Mark your buoy “NOT A MOORING.” We heard lots of horror stories about folks losing their stern or main bower when some idiot in a charter boat comes by and picks it up, thinking it’s a mooring. Morons.
The boat came LOADED with tons and tons of spares, for which we are eternally grateful. We haven’t bought a screw or fastener in a year and a half, and it’s nice to know we have a spare starter motor and alternator tucked away somewhere. Sadly, though, so many of the spares were ruined (See Lesson Learned #6: Moisture) or obsolete. For example, the boat came with a Garmin chart plotter from 1998, for which charts are no longer made, a spare head unit for it, and another, older spare head unit – all fairly useless without charts, and therefore no more useful as spares than the $100 handheld GPS unit. We sold the old head units and freed up a square foot of space (which is A LOT on a boat). When you’re planning your cruise, look carefully at what you’d really need in a pinch (spare water hose in case the one to your water tank dies – YES) and what you can buy or order where you’re going.
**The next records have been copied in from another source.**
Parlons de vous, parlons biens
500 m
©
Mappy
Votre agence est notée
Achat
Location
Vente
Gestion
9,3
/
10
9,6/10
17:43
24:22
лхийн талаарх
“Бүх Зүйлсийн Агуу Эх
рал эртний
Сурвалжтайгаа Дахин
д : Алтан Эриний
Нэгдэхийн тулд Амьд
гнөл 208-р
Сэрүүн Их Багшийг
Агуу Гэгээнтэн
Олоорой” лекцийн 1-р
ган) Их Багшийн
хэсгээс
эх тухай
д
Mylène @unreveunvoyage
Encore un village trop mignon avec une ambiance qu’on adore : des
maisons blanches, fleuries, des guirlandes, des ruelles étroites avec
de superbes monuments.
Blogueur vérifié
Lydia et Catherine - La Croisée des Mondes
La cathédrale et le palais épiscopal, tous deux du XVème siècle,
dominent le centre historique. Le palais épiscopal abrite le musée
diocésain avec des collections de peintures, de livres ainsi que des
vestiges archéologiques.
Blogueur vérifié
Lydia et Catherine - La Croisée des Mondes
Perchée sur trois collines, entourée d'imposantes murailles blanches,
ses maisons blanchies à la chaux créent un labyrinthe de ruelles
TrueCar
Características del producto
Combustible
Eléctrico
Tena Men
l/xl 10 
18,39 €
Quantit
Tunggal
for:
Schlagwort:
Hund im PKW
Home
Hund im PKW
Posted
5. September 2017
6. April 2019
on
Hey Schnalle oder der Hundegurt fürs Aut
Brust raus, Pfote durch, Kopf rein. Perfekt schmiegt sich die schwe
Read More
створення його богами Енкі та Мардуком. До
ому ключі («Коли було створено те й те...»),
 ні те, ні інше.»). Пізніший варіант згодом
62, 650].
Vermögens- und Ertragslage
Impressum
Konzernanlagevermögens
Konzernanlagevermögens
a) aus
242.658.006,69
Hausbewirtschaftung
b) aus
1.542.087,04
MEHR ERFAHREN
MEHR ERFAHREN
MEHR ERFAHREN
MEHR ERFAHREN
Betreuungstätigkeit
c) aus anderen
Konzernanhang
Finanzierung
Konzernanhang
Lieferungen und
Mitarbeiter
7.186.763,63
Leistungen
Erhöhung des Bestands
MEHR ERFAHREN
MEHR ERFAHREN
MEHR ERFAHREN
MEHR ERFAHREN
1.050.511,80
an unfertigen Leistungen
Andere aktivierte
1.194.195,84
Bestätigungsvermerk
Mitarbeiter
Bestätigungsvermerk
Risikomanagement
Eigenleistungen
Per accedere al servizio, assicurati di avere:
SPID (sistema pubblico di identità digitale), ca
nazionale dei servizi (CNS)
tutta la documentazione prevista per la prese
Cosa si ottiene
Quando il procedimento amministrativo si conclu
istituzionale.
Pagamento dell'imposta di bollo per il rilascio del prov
We’ve been in the Caribbean, where an Island Water World or Budget Marine (that stock pretty much everything) is rarely more than a day or two’s sail away.
Obviously, living on a boat, you expect that moisture will be a bit of an issue, but let’s just say I was rather surprised to discover that five pounds of flour, stored in its original packaging within two sealed Ziploc freezer bags, had gone moldy after 9 months. MOLDY. I didn’t know flour could mold, much less when enclosed in airtight bags. Even the unopened, airtight bag of Gatorade powder became waterlogged.
Water will get in everything. Ziploc bags, in fact, any plastic bags, are not enough to keep it out. I have several of those vacuum-pack clothes bags full of now-mildewed winter clothes. I had a Tupperware container of sugar that turned to sugar syrup, just from moisture from the air.
It’s a constant battle against the powdery white mildew that loves the interior teak on the boat, particularly the insides of cabinets.
What does work are waterproof boxes and snapware containers. And airing things out in the sun frequently. Tea tree oil helps kill mold and mildew – add 30 drops to a ½ of water in a spritzer and spray in the air and on surfaces.